[Stored data entries]

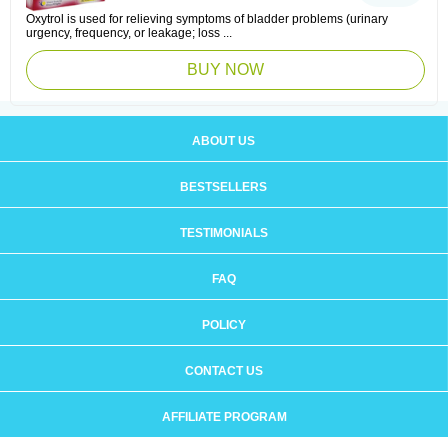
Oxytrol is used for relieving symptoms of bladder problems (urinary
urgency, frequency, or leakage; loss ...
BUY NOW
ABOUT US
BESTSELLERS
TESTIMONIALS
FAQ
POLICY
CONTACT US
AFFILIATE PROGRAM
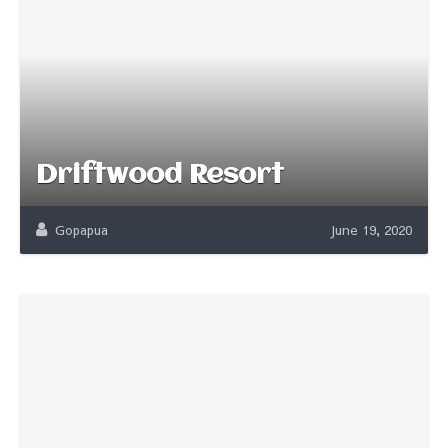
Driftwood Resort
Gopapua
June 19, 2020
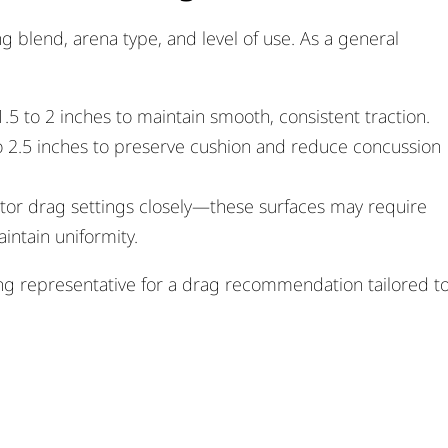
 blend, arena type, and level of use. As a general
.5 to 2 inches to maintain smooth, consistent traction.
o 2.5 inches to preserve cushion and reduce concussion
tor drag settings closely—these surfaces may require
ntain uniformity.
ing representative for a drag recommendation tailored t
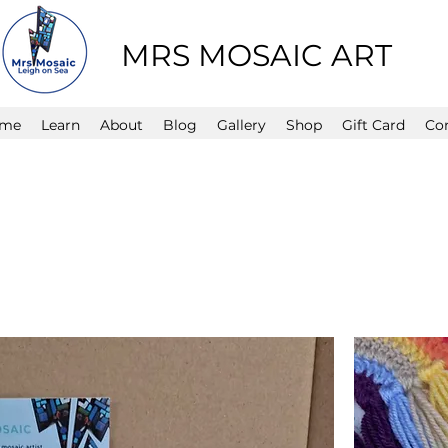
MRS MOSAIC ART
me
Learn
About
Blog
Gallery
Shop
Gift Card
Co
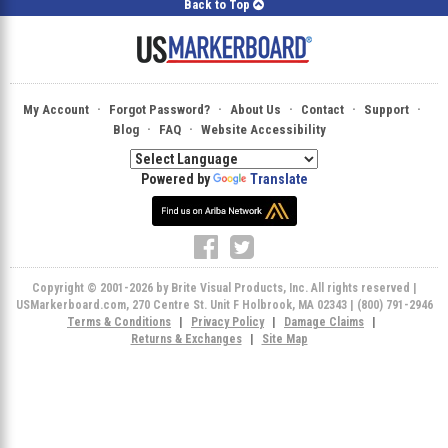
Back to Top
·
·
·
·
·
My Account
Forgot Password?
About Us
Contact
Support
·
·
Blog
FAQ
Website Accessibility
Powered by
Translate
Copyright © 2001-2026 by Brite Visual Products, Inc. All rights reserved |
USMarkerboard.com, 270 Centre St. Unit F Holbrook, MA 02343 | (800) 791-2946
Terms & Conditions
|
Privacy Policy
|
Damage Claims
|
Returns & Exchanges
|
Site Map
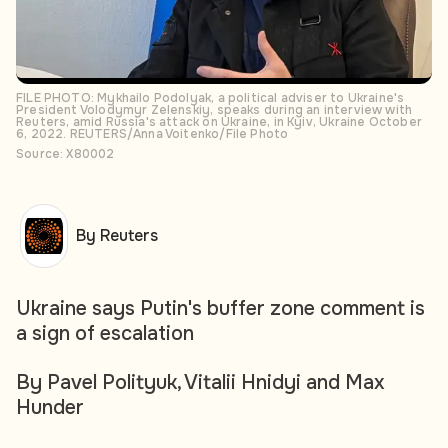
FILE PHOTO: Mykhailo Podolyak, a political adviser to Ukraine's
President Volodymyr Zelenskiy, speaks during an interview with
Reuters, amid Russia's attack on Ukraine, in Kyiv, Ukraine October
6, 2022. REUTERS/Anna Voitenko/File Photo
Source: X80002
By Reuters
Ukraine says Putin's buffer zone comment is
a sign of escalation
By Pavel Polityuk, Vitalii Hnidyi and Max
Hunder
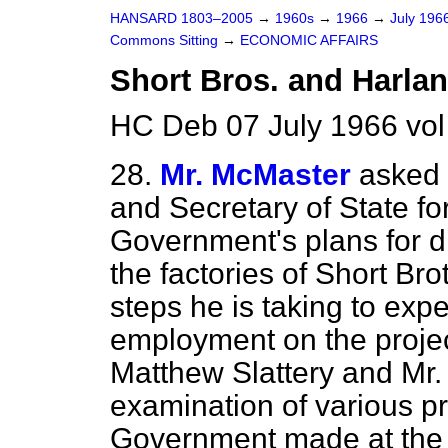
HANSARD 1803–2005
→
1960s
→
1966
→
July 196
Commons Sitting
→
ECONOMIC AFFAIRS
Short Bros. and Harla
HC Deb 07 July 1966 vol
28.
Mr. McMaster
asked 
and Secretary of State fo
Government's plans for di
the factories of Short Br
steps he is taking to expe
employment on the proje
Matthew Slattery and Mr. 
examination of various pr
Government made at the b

...

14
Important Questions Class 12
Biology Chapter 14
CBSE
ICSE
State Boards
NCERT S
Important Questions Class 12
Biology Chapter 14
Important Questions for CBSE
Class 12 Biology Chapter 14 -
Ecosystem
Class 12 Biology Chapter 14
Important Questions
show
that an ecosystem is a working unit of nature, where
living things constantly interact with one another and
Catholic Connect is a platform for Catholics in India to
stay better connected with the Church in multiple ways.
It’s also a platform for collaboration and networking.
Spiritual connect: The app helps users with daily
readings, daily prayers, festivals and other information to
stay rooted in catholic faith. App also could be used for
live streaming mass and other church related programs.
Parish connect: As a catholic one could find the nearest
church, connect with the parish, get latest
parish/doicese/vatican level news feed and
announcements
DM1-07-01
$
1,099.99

PROMPT
If the string "Government" appears in a line of the entries, report the line.

RESULT OF THIS EXERCISE
Government's plans for di
Government made at the b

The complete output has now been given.